Aim of the exercise -
Look through the records below and collect all lines that hold the string "CROSS".

Records shown -
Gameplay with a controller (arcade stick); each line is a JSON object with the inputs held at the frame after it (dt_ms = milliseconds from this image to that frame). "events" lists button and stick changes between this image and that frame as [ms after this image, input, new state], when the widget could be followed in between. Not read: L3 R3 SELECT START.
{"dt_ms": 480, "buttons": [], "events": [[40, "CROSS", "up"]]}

...

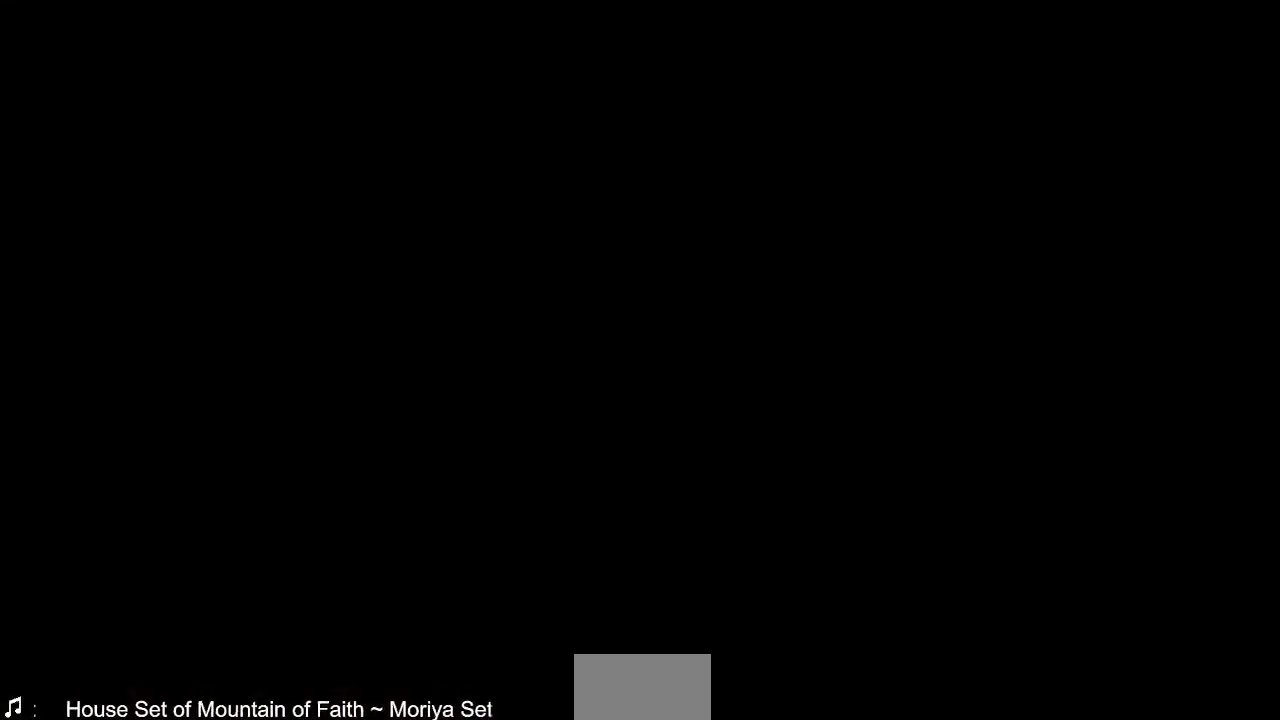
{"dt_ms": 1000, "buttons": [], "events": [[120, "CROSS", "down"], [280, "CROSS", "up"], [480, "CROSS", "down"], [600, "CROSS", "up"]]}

Problem solution -
{"dt_ms": 480, "buttons": [], "events": [[40, "CROSS", "up"]]}
{"dt_ms": 1000, "buttons": [], "events": [[120, "CROSS", "down"], [280, "CROSS", "up"], [480, "CROSS", "down"], [600, "CROSS", "up"]]}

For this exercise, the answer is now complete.